■ Excerpt provided
=== Begin Enclosure ===
Met Police officers handcuff 15-year-old schoolgirl during stop and search in Stockwell

“There are real questions about whether that is appropriate or even lawful, but it is happening in London.”

A 15-year-old girl was handcuffed by the Met Police during a stop and search which reportedly involved an armed response vehicle in Stockwell.

Officers detained the girl just after 3.40pm yesterday (Wednesday, April 27) on suspicion of burglary.

The stop took place opposite Stockwell Tube station and saw a crowd, thought to be of children and young people from a nearby school, form on the pavement and the road.

Police monitoring activists NetPol said use of handcuffs in stop and searches is common in London now, and that there are questions over whether this is “appropriate or even lawful”.

This happened hours after police watchdog the Independent Office for Police Conduct (IOPC) confirmed five officers involved the stop and search and handcuffing of elite athlete Bianca Williams - while her baby was in the car - will face gross misconduct disciplinary hearings.

A 15-year-old girl was handcuffed by the Met Police during a stop and search in south London. Photo: London and UK Street News / @CrimeLdn

Video footage shared on social media shows teenagers gathered outside a branch of Ladbrokes, with several police vehicles nearby, in the aftermath of the stop.

The London and UK Street News Twitter account @CrimeLdn wrote: “Just now in Stockwell, [a] police officer trying to apprehend a school girl was mobbed by kids who tried to bring him down.

“Currently five police vans [and] 4+ cars including armed response vehicle (ARV).”

A Met Police spokesperson said: “At about 3.40pm on Wednesday, April 27, in Stockwell, a schools’ police officer detained a 15-year-girl for a stop and search.

“The girl was placed in handcuffs and taken into a nearby commercial premises after a large crowd formed on the street.

“She was then released with no further action.”
=== End Enclosure ===
■ Dataset content
=== Begin Enclosure ===
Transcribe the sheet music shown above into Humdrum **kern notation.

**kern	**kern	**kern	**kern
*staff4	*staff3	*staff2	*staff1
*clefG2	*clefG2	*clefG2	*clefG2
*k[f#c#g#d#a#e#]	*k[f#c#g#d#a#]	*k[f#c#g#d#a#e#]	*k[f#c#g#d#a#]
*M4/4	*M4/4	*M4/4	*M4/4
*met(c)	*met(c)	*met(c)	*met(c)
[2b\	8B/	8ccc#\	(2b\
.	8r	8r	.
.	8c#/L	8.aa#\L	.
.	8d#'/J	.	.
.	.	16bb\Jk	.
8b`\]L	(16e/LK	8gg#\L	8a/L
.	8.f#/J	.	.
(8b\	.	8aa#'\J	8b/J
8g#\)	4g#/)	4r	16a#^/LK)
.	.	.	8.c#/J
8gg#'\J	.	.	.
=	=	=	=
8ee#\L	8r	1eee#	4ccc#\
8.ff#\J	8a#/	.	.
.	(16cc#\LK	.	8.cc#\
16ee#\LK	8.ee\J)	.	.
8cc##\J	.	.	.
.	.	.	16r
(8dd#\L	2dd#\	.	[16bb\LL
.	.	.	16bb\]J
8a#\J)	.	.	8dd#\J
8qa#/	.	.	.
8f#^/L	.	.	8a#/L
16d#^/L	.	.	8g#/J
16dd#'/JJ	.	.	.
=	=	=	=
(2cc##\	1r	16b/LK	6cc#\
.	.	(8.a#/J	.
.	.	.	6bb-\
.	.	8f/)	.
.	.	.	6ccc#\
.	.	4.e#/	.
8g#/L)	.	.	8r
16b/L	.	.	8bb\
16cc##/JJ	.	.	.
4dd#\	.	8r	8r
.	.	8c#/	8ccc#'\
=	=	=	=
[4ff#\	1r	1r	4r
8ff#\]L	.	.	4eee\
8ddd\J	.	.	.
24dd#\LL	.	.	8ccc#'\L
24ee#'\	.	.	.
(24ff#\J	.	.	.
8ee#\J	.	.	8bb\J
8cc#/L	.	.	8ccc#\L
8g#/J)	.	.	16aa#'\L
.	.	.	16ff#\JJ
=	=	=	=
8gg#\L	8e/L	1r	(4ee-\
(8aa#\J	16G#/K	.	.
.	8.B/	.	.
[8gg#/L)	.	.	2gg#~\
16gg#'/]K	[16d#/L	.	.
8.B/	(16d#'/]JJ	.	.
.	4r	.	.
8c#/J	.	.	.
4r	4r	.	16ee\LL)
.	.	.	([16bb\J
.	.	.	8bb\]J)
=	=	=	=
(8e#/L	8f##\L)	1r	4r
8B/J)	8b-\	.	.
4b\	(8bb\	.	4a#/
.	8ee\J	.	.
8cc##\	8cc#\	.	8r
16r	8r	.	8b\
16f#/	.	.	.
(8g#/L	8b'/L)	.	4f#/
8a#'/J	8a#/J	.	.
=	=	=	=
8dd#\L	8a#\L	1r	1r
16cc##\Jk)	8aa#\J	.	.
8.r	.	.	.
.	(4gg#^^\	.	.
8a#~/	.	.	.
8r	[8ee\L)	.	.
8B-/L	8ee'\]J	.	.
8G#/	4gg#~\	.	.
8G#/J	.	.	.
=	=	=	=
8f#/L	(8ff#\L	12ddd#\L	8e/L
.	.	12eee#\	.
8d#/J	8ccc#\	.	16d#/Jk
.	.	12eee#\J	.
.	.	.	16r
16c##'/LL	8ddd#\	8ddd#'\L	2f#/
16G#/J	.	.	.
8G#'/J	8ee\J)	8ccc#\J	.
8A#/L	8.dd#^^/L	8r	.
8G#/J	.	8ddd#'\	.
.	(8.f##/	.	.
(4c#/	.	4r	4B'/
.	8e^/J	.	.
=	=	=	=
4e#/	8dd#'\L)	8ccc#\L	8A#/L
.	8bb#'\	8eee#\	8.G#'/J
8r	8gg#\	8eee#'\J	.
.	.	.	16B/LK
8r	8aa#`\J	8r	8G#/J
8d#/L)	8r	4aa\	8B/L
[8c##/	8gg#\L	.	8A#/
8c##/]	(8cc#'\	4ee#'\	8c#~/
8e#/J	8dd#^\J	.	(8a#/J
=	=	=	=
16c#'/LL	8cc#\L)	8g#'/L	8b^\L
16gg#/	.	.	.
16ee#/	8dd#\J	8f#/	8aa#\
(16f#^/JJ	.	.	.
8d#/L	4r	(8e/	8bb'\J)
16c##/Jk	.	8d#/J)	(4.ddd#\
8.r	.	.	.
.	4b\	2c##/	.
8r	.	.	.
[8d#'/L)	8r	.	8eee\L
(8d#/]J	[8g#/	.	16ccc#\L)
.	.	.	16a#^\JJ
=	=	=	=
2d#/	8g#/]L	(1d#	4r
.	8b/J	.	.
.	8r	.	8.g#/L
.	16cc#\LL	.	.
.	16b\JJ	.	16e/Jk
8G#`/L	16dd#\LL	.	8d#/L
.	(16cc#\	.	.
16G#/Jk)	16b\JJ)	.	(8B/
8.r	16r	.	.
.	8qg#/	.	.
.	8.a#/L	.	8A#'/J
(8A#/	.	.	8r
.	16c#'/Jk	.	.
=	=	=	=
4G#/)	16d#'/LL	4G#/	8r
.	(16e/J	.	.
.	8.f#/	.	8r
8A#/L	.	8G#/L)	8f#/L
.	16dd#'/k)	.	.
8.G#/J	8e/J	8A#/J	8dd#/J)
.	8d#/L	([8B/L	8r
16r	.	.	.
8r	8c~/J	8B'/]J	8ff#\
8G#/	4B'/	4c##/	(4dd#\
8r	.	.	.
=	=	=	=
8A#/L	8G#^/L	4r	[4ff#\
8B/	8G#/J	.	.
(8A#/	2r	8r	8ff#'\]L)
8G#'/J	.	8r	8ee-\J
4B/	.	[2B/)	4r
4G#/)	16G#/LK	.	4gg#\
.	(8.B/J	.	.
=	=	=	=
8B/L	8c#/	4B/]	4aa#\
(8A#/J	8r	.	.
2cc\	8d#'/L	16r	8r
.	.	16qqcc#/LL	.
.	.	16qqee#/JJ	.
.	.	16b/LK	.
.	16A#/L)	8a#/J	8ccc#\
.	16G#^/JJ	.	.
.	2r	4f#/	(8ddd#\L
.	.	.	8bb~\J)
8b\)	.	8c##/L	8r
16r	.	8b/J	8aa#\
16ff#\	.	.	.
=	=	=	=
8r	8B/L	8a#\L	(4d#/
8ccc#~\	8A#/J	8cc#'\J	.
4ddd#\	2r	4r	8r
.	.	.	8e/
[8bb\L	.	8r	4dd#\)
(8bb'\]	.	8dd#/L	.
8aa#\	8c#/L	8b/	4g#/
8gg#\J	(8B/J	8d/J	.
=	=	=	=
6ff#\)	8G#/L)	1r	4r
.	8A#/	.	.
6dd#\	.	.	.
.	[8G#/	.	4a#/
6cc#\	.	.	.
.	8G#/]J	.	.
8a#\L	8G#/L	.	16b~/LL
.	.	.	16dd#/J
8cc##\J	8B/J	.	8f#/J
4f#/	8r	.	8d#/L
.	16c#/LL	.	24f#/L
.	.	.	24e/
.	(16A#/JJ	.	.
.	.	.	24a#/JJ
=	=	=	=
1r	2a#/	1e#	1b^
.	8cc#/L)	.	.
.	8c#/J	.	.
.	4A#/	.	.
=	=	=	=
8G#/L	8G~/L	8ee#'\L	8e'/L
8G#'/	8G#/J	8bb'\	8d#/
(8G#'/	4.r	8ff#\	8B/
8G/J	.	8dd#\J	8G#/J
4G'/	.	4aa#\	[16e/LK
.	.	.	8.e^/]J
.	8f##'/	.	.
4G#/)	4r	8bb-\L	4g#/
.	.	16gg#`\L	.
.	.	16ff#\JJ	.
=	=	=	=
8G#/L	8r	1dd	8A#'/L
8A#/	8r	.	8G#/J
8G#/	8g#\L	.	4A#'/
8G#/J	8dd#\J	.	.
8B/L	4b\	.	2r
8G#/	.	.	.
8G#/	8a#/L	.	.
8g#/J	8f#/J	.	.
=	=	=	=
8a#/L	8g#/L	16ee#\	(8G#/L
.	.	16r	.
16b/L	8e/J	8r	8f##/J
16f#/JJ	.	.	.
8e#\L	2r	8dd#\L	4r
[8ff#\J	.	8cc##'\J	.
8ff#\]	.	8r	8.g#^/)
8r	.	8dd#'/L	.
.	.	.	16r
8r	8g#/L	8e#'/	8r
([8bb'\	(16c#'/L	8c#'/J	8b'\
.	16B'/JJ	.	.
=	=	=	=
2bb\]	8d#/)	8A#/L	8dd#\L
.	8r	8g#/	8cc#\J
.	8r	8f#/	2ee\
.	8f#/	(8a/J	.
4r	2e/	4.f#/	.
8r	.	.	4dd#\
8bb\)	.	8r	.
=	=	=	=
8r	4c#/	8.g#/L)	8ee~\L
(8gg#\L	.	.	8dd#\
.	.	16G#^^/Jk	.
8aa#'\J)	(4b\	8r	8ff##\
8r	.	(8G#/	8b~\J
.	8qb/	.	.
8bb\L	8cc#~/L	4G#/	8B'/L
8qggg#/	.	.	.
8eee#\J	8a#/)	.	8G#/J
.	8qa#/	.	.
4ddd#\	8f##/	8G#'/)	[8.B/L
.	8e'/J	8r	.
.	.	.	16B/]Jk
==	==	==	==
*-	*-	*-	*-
=== End Enclosure ===
■ Exercise requirements
Please carry on the news report about the handcuffed schoolgirl in Stockwell, picking up right after its final sentence. The records are not needed for this.

■ Written response
Met Police officers involved in handcuffing elite athlete Bianca Williams are facing gross misconduct charges. Photo: Getty

The force said the girl was detained on suspicion of burglary and refused to confirm how many vehicles attended and whether an ARV was present.

Justification for the use of handcuffs has to be considered pre-arrest, the spokesperson said.

They added: “In this instance they were likely applied because of the large hostile crowd gathering.”

However, a NetPol spokesperson told LondonWorld the force’s justification was an “excuse”.

They said: “The important thing to remember here is that it is just an excuse.

“The reality is from all the anecdotal stories - but also just over the last two years - now the use of handcuffs when doing stop and search has become routine among young people.

“The idea that it’s got anything to do with the particular circumstances of that individual is very, very unconvincing. It’s just become the case that the police just handcuff everybody.

“There are real questions about whether that is appropriate or even lawful, but it is happening in London.”

IOPC discrimination lead Sal Naseem told the Times, after the news a black teenager was stopped and searched 60 times in two years, that it “cannot be underestimated how traumatic a stop and search encounter can be on an individual - if carried out insensitively, a person can be left feeling humiliated and victimised”.

The NetPol spokesperson added: “There shouldn’t be random handcuffing. It is not a reasonable use of force.

“It tends to be in particular young black people that get targeted, or young people from working class communities, and it’s all about a stereotype of who those people are.

“I very much doubt whether the same circumstances would have happened for a stop and search involving young people in Twickenham or Richmond.”

While he said that the experience of Child Q - a black teenager strip searched in Hackney while on her period - shocked people as it showed how policing had entered schools.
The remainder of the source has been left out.